▸ Problem to work on:
Reproduce the entries word for word, from the very first line through the line containing "Ministerio de Sanidad y Consumo", with both of those lines included.

====== Exercise inputs

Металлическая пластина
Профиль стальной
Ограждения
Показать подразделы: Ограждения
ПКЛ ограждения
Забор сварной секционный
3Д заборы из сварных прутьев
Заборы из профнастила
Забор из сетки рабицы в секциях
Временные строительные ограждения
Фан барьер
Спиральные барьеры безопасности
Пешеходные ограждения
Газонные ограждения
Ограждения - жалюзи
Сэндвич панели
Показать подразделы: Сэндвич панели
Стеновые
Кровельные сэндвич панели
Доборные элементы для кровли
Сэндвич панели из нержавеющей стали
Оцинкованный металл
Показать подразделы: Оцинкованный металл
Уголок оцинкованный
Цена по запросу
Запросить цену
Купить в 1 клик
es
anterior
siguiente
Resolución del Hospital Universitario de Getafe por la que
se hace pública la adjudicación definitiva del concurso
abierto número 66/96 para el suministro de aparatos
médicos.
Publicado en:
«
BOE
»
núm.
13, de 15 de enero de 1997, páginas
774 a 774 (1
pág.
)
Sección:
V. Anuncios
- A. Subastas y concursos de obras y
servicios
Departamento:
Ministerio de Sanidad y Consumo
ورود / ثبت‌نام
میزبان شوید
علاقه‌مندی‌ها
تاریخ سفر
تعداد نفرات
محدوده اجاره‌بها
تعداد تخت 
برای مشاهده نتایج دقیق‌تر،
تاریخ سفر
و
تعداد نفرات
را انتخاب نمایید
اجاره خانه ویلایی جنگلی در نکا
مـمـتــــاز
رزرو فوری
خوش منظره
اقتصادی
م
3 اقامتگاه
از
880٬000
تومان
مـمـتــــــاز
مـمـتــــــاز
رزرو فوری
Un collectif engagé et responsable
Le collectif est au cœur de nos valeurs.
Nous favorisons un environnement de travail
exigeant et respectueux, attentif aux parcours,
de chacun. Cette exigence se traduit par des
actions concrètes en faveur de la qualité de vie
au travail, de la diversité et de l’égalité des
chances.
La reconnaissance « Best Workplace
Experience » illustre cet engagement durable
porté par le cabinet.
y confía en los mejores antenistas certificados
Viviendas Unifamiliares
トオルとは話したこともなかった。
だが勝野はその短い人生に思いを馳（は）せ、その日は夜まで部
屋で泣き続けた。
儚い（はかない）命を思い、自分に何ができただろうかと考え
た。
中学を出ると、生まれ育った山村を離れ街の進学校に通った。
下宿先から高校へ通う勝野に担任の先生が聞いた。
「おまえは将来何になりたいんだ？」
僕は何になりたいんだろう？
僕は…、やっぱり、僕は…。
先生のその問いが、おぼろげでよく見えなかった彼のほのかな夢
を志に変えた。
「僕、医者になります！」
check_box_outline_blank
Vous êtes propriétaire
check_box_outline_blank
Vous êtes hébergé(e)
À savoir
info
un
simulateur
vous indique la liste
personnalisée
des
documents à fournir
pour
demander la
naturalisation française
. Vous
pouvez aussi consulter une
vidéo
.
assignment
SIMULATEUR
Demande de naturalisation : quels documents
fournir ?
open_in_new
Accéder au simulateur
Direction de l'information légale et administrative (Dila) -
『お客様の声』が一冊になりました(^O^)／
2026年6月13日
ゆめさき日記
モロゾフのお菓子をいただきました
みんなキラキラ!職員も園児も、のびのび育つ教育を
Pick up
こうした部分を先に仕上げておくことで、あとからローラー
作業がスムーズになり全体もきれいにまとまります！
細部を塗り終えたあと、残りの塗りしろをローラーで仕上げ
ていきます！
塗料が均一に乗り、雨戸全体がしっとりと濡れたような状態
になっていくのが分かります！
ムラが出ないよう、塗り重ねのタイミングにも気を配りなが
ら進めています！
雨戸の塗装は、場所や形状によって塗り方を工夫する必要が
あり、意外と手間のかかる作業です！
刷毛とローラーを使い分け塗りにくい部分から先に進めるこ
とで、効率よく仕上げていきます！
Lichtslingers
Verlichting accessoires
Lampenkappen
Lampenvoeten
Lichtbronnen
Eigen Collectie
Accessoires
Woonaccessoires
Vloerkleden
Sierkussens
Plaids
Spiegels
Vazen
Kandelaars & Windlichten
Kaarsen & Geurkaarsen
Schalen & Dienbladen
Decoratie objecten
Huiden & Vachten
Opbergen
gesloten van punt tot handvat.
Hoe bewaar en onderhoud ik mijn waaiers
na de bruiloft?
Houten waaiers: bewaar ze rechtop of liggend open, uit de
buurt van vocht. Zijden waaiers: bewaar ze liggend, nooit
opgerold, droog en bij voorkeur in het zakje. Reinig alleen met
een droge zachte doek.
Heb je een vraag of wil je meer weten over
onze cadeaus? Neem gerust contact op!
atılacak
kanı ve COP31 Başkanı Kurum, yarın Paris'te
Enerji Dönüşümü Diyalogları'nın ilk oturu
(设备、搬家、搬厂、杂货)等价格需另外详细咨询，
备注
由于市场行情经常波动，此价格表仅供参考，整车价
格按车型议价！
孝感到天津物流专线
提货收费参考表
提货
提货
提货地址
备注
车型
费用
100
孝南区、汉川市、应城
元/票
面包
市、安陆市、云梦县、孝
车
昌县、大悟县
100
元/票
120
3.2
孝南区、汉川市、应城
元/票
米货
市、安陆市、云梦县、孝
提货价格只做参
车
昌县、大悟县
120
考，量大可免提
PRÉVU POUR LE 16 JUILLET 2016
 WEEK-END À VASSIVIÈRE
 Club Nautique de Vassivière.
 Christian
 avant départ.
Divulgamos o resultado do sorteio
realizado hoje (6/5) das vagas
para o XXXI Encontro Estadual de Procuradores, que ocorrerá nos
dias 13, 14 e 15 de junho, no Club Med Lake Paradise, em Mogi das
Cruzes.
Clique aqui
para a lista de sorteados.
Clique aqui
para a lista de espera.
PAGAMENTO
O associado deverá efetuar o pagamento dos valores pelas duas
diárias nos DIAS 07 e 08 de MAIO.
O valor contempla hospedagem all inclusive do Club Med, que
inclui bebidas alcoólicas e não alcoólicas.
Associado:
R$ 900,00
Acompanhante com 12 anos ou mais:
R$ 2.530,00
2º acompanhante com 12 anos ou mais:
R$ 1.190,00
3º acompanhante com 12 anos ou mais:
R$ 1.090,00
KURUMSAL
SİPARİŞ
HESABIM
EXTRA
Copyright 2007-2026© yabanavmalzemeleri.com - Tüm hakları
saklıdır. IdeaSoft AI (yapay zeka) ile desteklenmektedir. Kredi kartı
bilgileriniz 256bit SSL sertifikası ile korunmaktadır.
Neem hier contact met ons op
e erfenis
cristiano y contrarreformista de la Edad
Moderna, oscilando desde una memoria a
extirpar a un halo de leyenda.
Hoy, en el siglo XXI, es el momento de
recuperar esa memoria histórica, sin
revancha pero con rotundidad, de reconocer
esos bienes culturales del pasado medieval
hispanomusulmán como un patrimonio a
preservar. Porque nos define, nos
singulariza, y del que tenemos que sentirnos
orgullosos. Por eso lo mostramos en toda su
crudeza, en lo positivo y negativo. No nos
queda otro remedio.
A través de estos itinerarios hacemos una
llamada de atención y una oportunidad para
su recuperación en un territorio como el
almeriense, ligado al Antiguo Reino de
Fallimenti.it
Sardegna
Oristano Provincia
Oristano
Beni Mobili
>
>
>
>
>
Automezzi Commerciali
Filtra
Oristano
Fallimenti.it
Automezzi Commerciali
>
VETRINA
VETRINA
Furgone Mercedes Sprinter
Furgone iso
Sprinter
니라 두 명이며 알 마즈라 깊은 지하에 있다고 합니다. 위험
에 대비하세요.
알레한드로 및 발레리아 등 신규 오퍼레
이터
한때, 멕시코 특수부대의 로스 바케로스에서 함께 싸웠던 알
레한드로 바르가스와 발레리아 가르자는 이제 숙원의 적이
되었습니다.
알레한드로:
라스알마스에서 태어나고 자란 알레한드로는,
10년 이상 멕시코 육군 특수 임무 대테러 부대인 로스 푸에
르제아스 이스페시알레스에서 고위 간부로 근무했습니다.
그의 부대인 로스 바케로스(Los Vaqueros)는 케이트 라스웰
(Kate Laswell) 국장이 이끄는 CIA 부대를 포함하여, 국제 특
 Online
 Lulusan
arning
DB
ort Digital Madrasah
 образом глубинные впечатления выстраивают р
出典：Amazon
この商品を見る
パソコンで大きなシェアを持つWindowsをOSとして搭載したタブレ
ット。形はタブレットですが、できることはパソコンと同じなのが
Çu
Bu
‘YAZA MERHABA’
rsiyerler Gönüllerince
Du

============

▸ Expected answer:
Металлическая пластина
Профиль стальной
Ограждения
Показать подразделы: Ограждения
ПКЛ ограждения
Забор сварной секционный
3Д заборы из сварных прутьев
Заборы из профнастила
Забор из сетки рабицы в секциях
Временные строительные ограждения
Фан барьер
Спиральные барьеры безопасности
Пешеходные ограждения
Газонные ограждения
Ограждения - жалюзи
Сэндвич панели
Показать подразделы: Сэндвич панели
Стеновые
Кровельные сэндвич панели
Доборные элементы для кровли
Сэндвич панели из нержавеющей стали
Оцинкованный металл
Показать подразделы: Оцинкованный металл
Уголок оцинкованный
Цена по запросу
Запросить цену
Купить в 1 клик
es
anterior
siguiente
Resolución del Hospital Universitario de Getafe por la que
se hace pública la adjudicación definitiva del concurso
abierto número 66/96 para el suministro de aparatos
médicos.
Publicado en:
«
BOE
»
núm.
13, de 15 de enero de 1997, páginas
774 a 774 (1
pág.
)
Sección:
V. Anuncios
- A. Subastas y concursos de obras y
servicios
Departamento:
Ministerio de Sanidad y Consumo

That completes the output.